Dr. Ignacio Wilson-Rae (Technische Universität München)

When and where

From: 11/2010 To: 11/2016

Description

2009/09/17, Dr. Ignacio Wilson-Rae (Technische Universität München)

Place: Sala de Seminarios del Departamento de Física Teórica e Historia de la Ciencia
Time: 12h.
Title: Quantum dissipation in optomechanical and nanomechanical systems
Abstract
 State of the art optomechanical and nanomechanical setups are
close to allowing for the observation of quantum effects in a
"macroscopic" mechanical system. Major challenges that remain to
be addressed are understanding and controlling mechanical
dissipation, and finding practical ways to demonstrate quantum
signatures. Here we address such issues and study mechanical
dissipation in the quantum regime understood in a broad sense to
include both: (i) dissipation and decoherence of high-quality
mechanical resonators and (ii) vibrational decoherence induced
by mesoscopic phonons on two level transducers used to monitor
them. These physical scenarios afford, respectively,
realizations of quantum Brownian motion and the spin-boson
model, i.e. the two main paradigms of "quantum dissipation".

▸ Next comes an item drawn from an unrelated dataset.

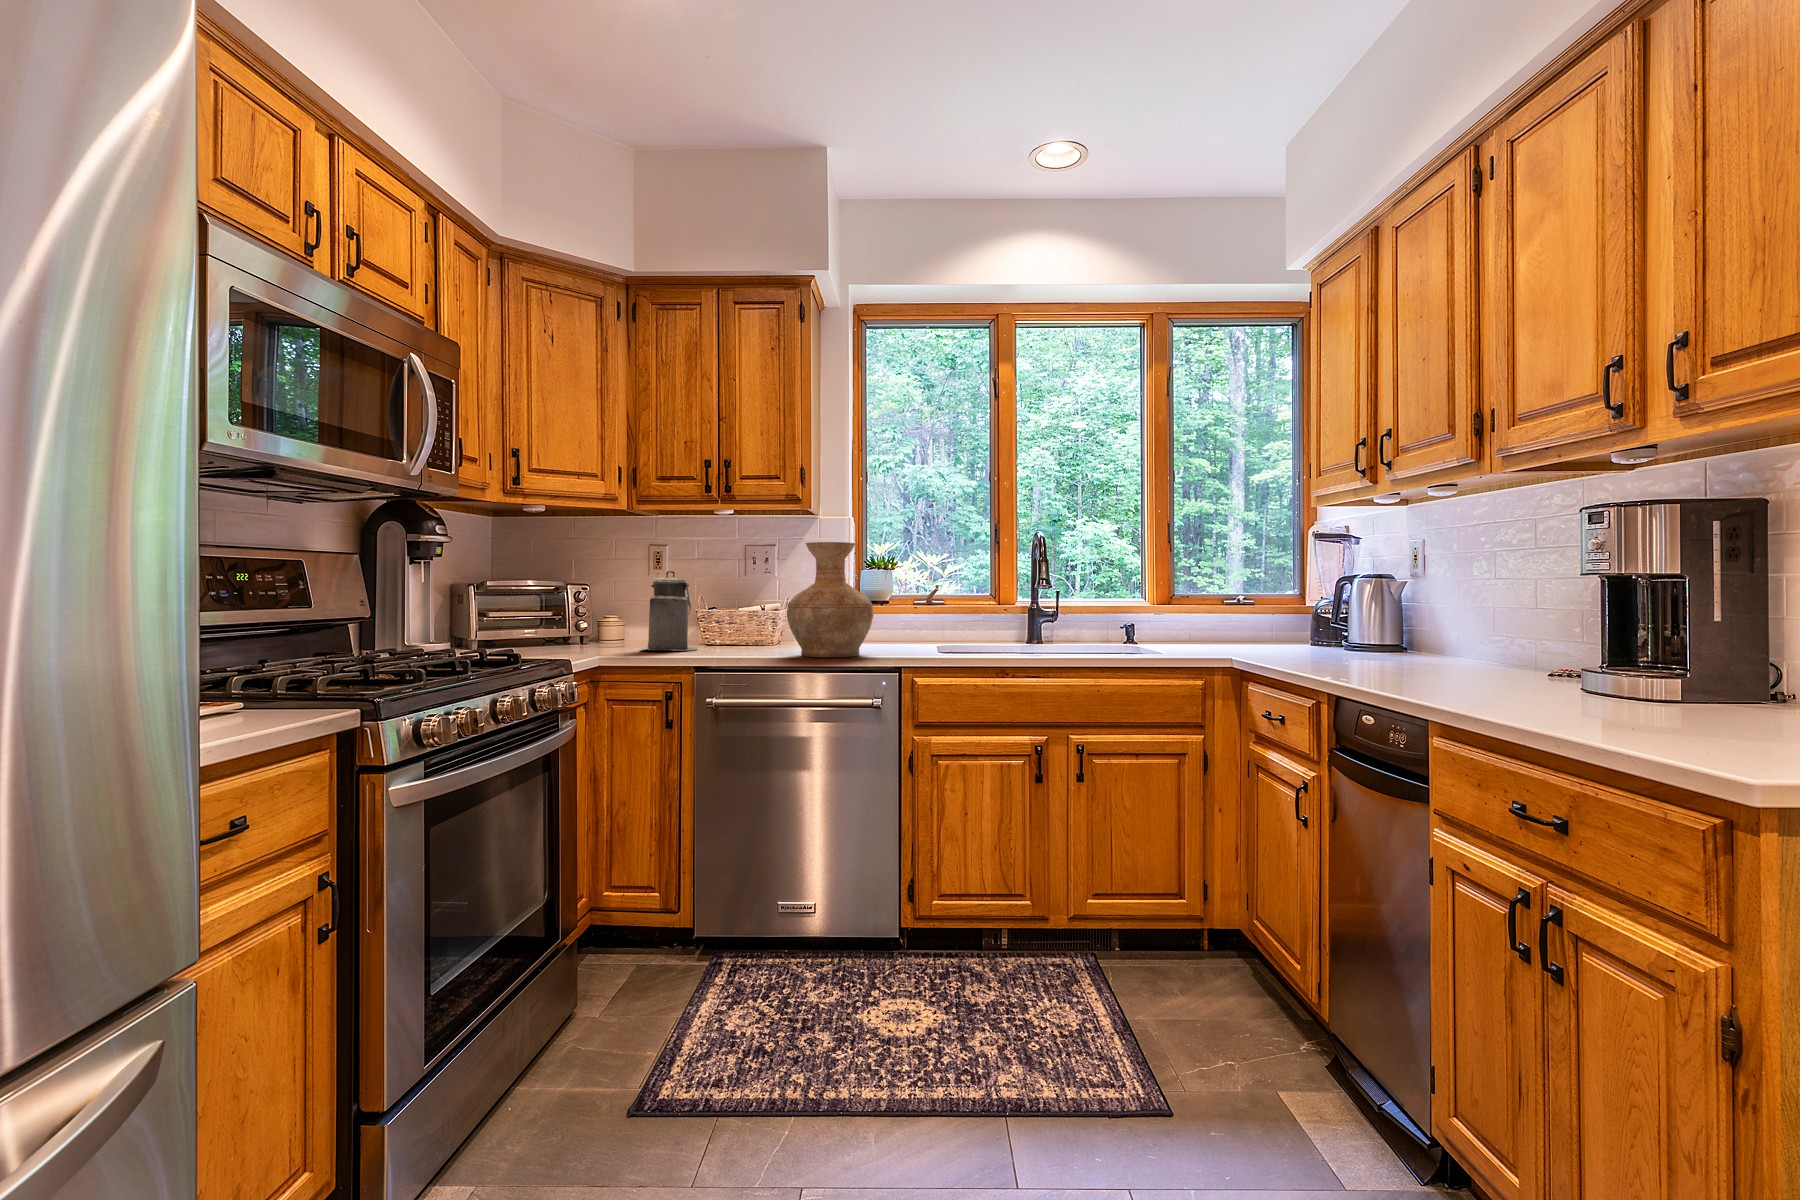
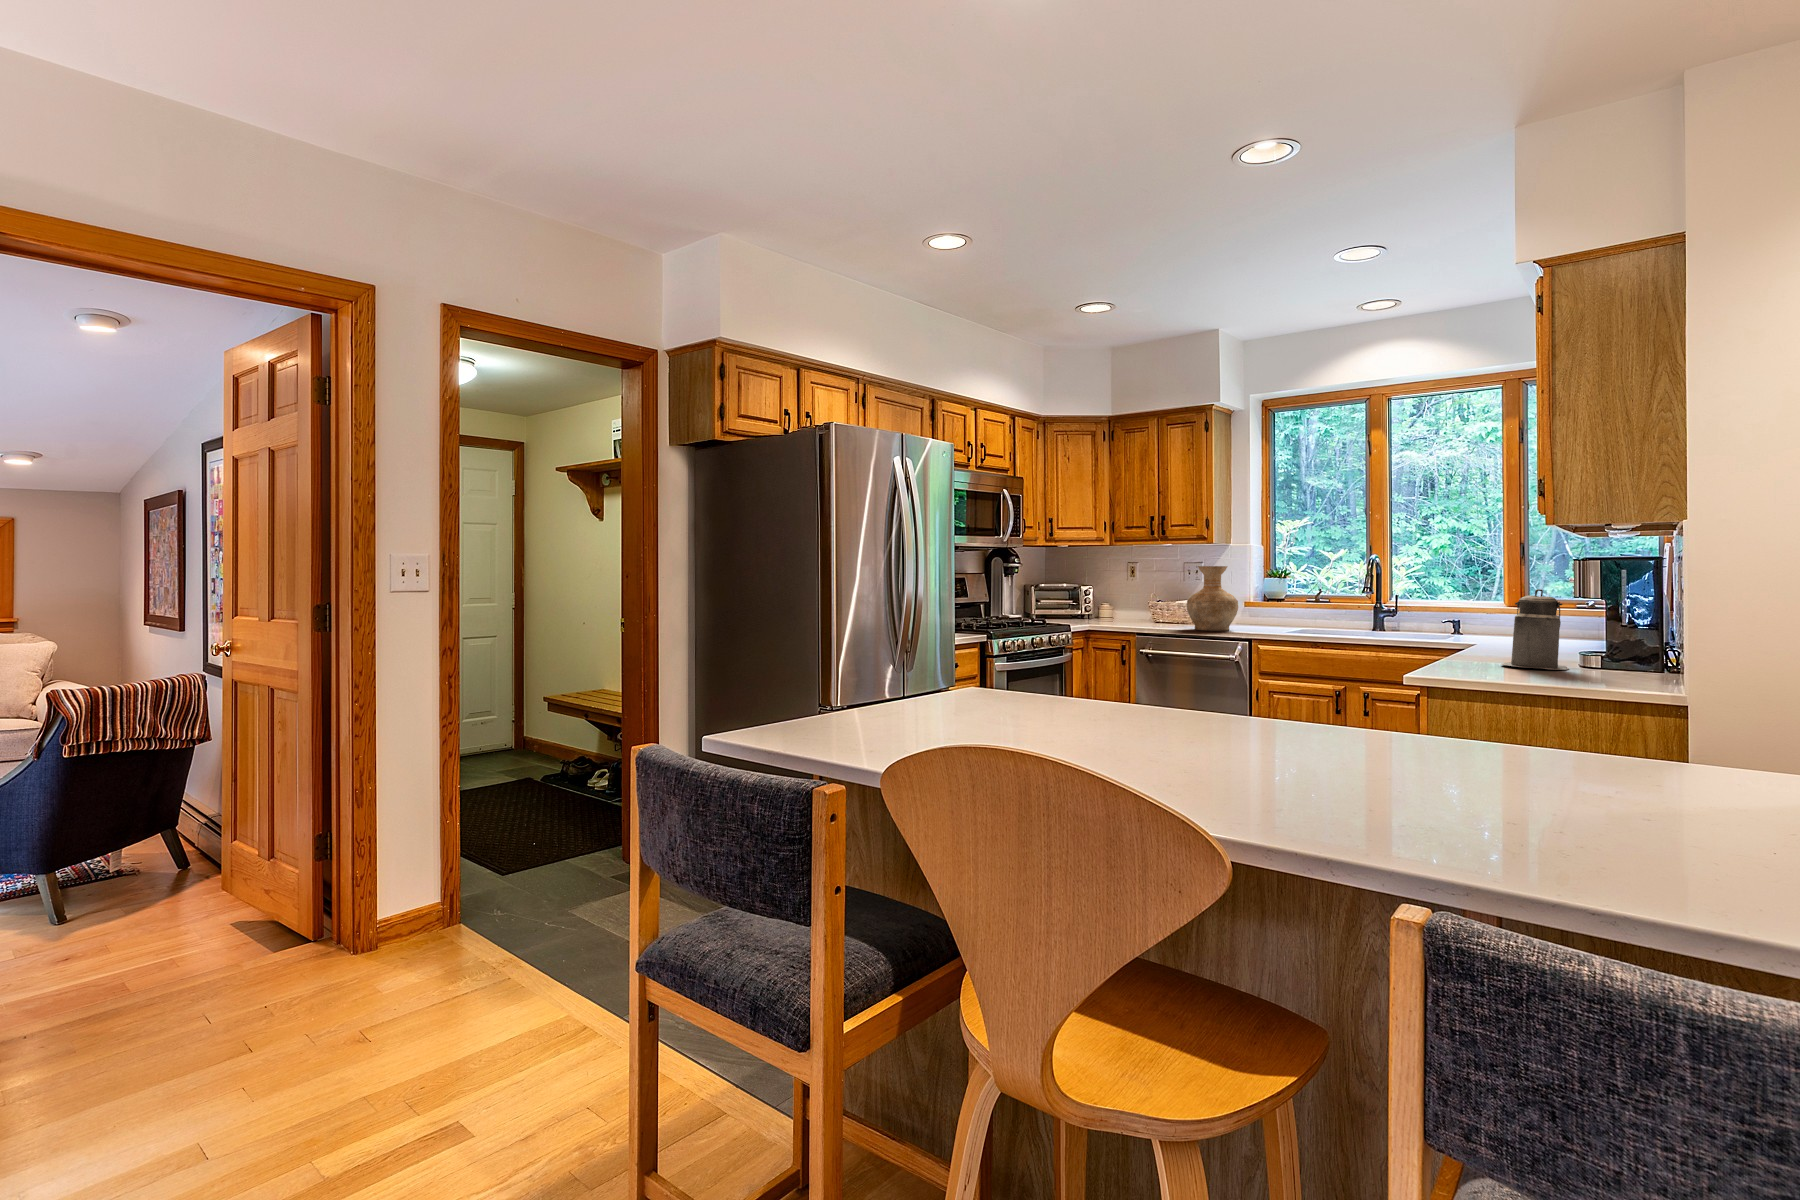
canister: present [641,571,697,651] -> present [1501,589,1568,670]

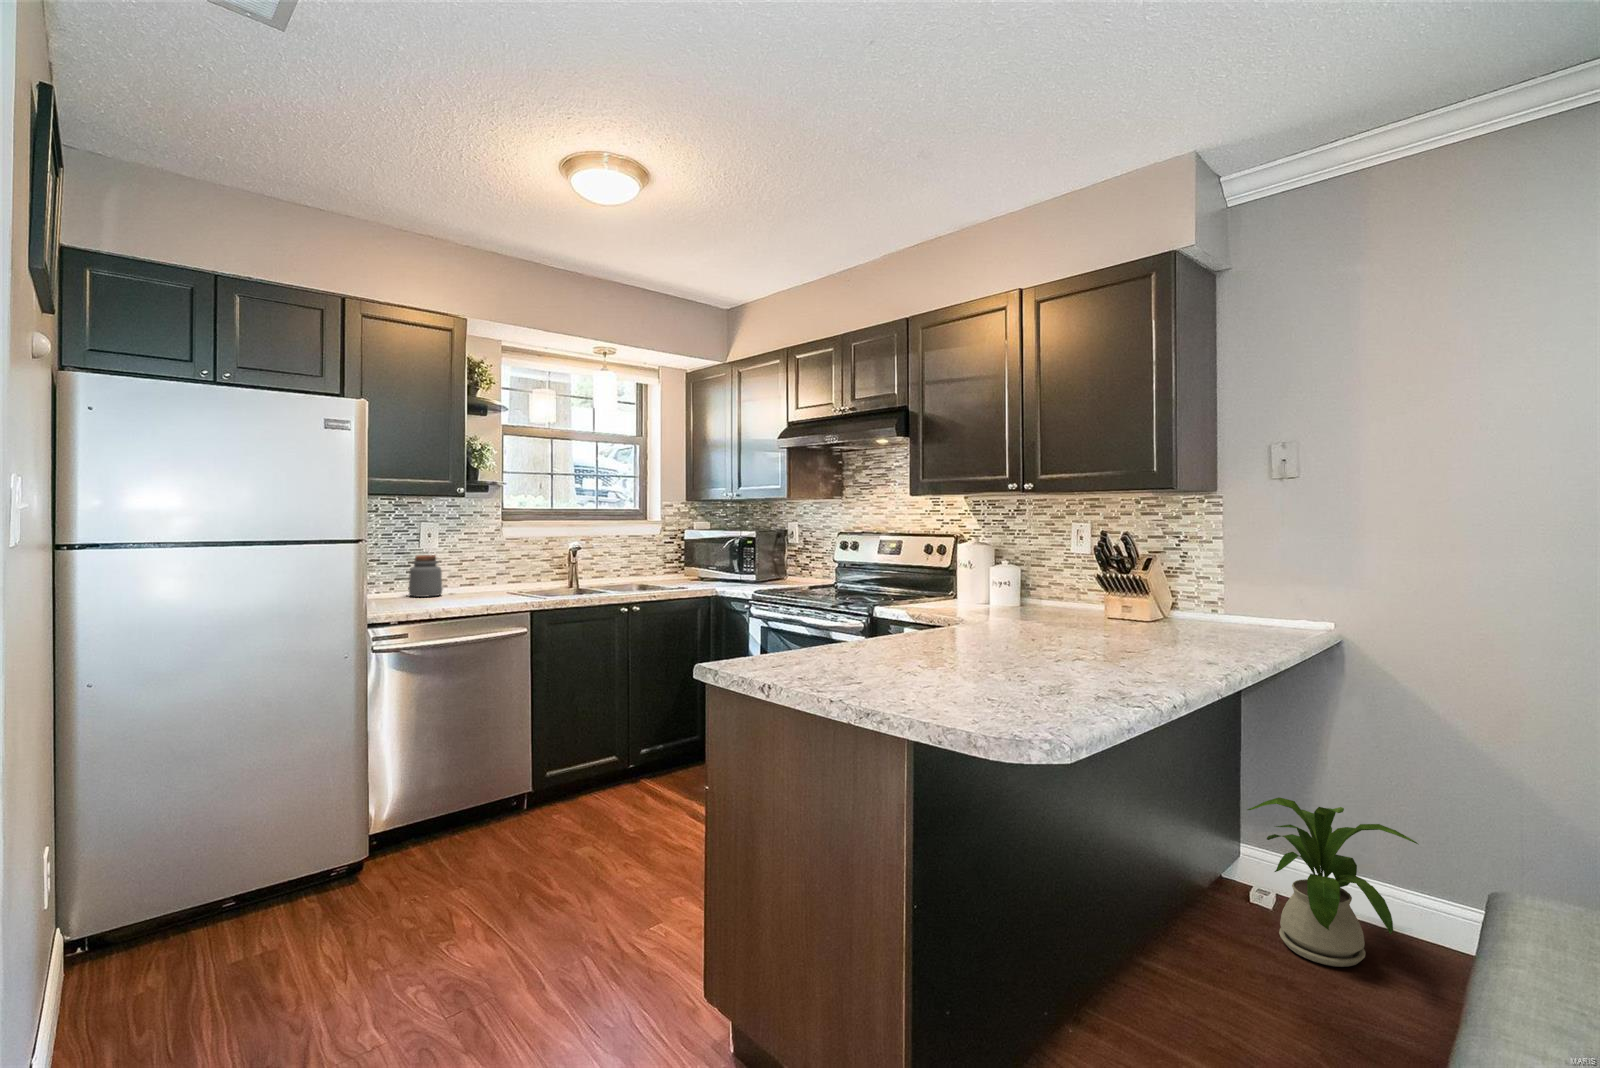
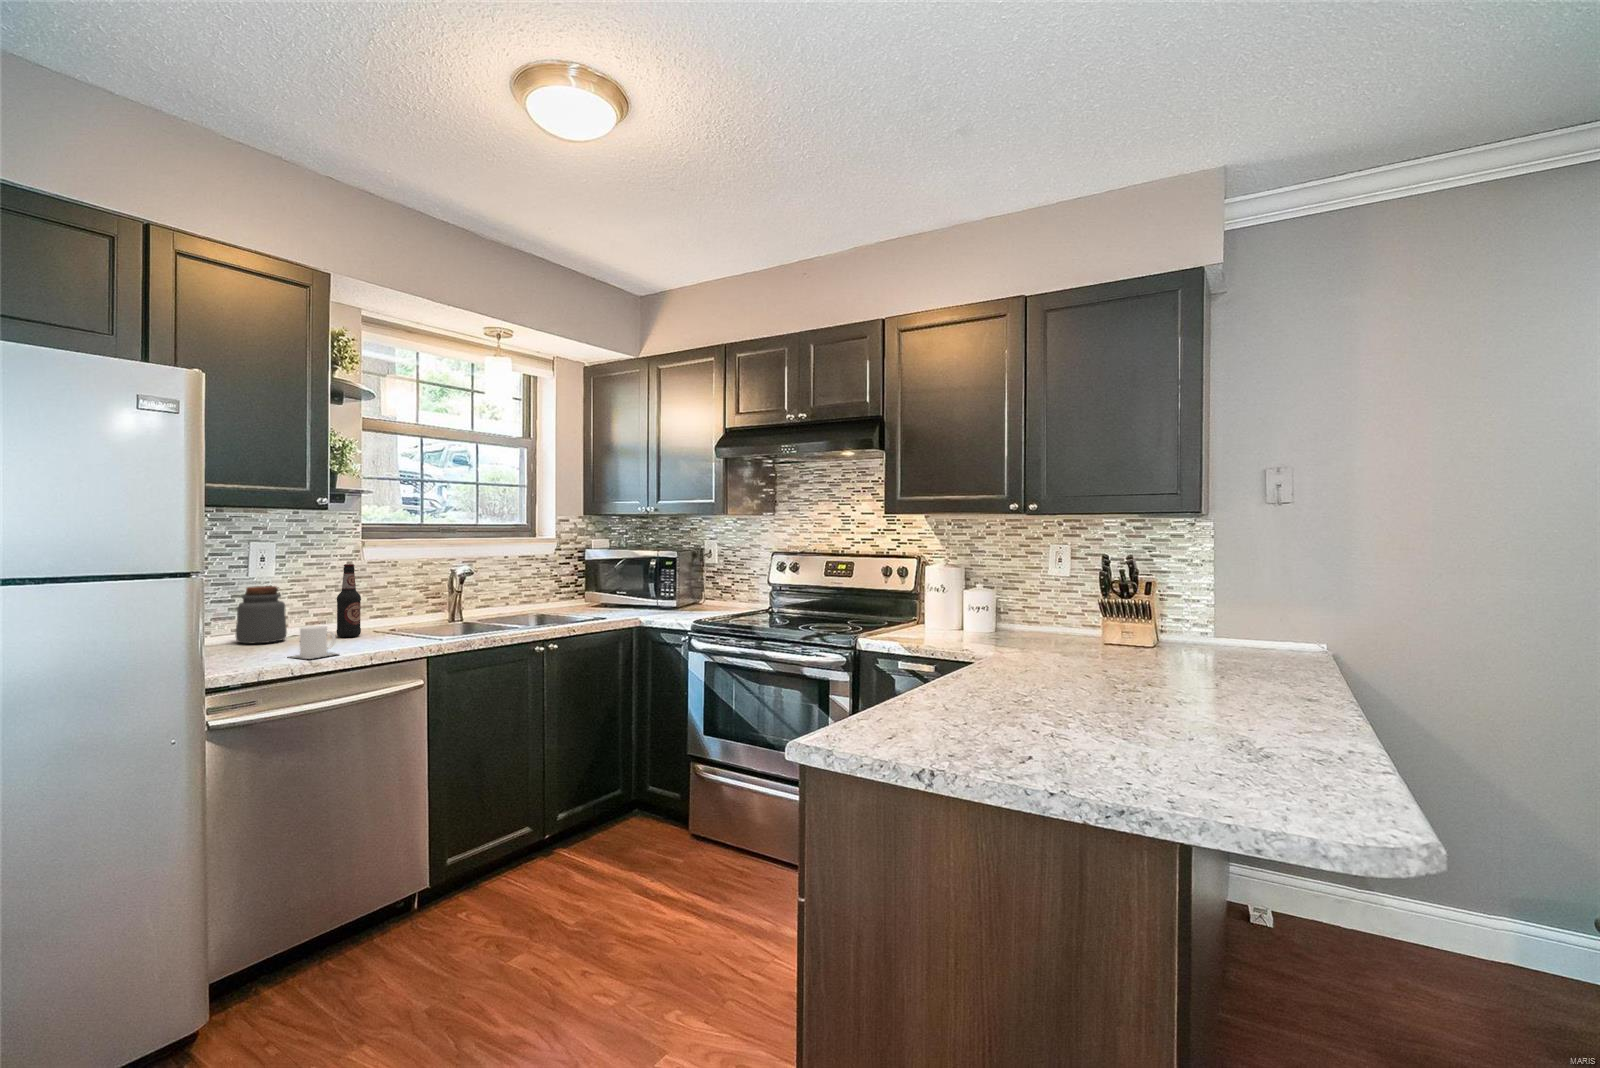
bottle: none [476,540,494,595] -> present [337,564,361,637]
mug: none [433,583,470,607] -> present [288,626,336,659]
house plant: present [1247,797,1418,967] -> none [1278,827,1458,999]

In the context of (i) we analyze the dissipation mechanism
induced by the unavoidable coupling of the resonator to the
substrate (known as clamping losses). We derive the
Caldeira-Leggett model that determines the quantum Brownian
motion of a given resonance. Our treatment provides the leading
contribution in the aspect ratio and is applicable to a wide
range of structures including single-walled carbon nanotubes
(CNT) and microtoroids. This yields fundamental limits for the
Q-values that are strongly dependent on the geometry and are
relevant for state of the art resonators. We also discuss
high-stress structures and how the geometries can be optimized.

In the context of (ii) we propose a scheme to tailor the exciton
confinement in a suspended CNT that generates optically active
quantum dots with a level spacing in the milli-electronvolt
range. This technique is based on the spatial modulation of the
DC Stark-shift induced by an inhomogeneous axial electric
field. In addition a transverse field can be used to induce a
tunable parametric coupling between the quantum dot and the
fundamental mechanical mode of the nanotube. We show that this
interaction enables efficient optical ground-state
cooling. Finally, we analyze the fluorescence spectrum of this
system in the limit of large CNT length.  At low temperature and
for suitable parameters, coupling to the bending phonons
dominates. As a result of their divergent DOS the absorption
lineshape exhibits anomalous non-Lorentzian features. These are
characterized by a frequency scale that can lie in the 100 MHz
range and they relate to the possibility of optically tuning
across a quantum-dissipative phase transition in this system.